Digital Life on Today posted an article this week about a very novel use of QR codes for marketing. While it seems that some people wear their passion on their sleeve, Jessica Stuart had hers printed on a silk-and-linen dress.
Described as a "... bigtime-TV-producer-cum-digital-entrepreneur." Stuart started a firm that specializes in "short form, multi-use content," and she provided a demonstration of what that is than at the recent Webby Awards. A winner of two awards for a video she created for the Elizabeth Glaser Pediatric AIDS Foundation, she wore a dress that was printed with QR codes that played the video when the the codes were scanned by those attending the event, by using their smartphones.
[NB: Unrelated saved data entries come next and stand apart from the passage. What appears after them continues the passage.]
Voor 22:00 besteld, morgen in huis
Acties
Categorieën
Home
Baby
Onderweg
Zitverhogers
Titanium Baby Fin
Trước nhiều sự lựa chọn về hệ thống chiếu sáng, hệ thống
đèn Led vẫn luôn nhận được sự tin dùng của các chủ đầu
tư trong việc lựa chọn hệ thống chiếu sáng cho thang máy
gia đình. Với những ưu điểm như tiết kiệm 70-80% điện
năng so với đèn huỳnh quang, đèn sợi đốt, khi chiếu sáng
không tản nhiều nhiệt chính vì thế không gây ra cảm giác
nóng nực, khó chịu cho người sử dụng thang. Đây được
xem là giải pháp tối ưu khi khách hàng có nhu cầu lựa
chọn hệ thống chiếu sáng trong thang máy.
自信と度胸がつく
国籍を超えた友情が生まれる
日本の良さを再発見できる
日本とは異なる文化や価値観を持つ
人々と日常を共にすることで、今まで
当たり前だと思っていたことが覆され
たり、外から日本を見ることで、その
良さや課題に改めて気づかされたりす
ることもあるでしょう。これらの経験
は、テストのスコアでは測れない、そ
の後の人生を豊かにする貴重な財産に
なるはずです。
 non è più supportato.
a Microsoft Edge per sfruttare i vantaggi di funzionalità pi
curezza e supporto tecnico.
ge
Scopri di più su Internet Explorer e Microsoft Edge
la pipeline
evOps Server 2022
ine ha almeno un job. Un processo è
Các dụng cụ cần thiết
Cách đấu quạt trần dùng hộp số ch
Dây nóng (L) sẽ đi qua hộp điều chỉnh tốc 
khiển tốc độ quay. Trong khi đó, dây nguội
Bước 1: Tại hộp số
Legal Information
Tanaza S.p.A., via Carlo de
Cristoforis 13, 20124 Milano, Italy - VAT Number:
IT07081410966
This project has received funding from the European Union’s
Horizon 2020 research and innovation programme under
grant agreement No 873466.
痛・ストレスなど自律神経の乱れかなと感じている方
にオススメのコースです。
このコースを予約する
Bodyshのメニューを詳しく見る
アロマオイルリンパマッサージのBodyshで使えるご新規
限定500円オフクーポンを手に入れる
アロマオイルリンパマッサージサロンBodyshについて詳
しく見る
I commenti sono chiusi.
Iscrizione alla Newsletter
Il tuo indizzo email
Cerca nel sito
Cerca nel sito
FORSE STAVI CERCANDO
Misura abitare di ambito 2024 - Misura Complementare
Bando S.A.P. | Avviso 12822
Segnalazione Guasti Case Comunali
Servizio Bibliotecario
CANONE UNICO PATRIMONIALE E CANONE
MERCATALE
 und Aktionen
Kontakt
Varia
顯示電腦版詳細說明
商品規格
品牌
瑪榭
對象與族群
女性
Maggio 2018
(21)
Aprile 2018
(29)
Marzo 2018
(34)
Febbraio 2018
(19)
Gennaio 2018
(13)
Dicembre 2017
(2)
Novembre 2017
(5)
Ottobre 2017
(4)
QR codes are mobile bar codes that are just starting to bubble up in mainstream commercial ventures. With QR — which stands for "quick response" — codes, shoppers can use their cellphones to swipe the code to buy items, shop or even watch product videos.
The codes "are popping up not only at hipster events like the annual South by Southwest music and digital conference and festival in Austin, Texas, but also in mainstream corporate marketing," noted Jonathan Blum in a recent Entrepreneur.com article. "TAG Heuer, Macy’s, and the car-maker Mini now sell using QR codes. Some uses seem rather mundane: Retail giant Sears went as far as to place QR codes in a recent mass-market tool catalog.